Publications
Publications
- June 2017
- History of Political Economy
The Social Trajectory of a Finance Professor and the Common Sense of Capital
By: Marion Fourcade and Rakesh Khurana
Abstract
This paper traces the career of Michael Jensen, a Chicago finance PhD turned Harvard Business School professor to reveal the intellectual and social conditions that enabled the emergence and institutionalization of what we call the “neoliberal common sense of capital,” what others have called the “shareholder value” view of the American firm. Jensen's work was embraced by a generation of corporate raiders aggressively advancing new financial practices and discourses. His contribution, commonly understood as “agency theory,” was intertwined with the transformations in corporate management and governance of the last decades of the twentieth century—from the junk bond market in the 1980s to the exponential growth of CEO pay in the 1990s to the shareholder value management strategies of the 2000s.
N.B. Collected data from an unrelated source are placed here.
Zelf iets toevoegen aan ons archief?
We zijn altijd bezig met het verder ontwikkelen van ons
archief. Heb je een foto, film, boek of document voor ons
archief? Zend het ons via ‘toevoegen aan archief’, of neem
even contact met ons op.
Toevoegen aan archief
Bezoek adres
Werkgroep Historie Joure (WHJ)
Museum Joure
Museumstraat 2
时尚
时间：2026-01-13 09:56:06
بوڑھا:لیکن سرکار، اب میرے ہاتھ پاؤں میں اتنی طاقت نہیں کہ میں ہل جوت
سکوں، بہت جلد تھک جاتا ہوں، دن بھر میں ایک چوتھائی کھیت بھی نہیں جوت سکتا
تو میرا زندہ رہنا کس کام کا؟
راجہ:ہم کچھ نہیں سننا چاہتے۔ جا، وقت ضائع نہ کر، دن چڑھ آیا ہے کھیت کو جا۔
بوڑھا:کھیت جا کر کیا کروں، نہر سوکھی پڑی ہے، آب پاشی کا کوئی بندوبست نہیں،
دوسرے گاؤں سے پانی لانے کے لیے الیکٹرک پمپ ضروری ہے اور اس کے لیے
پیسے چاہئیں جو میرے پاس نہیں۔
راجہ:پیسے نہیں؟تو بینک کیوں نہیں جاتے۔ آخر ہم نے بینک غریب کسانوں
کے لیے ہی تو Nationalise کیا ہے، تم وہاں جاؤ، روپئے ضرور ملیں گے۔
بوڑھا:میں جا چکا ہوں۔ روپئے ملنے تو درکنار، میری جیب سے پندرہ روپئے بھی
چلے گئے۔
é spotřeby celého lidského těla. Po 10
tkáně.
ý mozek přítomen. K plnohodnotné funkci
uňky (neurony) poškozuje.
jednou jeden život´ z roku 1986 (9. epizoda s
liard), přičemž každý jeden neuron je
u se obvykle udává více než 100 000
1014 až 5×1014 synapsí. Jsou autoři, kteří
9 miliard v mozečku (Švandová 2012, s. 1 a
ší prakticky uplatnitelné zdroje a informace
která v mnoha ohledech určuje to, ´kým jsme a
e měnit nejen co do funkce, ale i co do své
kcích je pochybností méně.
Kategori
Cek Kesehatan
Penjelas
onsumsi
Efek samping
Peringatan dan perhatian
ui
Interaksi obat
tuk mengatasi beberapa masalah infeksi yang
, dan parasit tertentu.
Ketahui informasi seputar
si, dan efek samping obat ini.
While debates about the spread of neoliberal ideas and governance tools have largely centered on the transformations of the state and international institutions or the role of actively organized intellectual networks, this essay emphasizes the importance of identifying specific carriers of particular transformations within the space of American “business discourse.”
Keywords
Executive Pay; The Firm; Michael Jensen; Neo-Liberalism; Shareholder Value; Agency Theory; Corporate Governance; Executive Compensation; Business and Shareholder Relations; Transformation
Citation
Fourcade, Marion, and Rakesh Khurana. "The Social Trajectory of a Finance Professor and the Common Sense of Capital." History of Political Economy 49, no. 2 (June 2017): 347–381.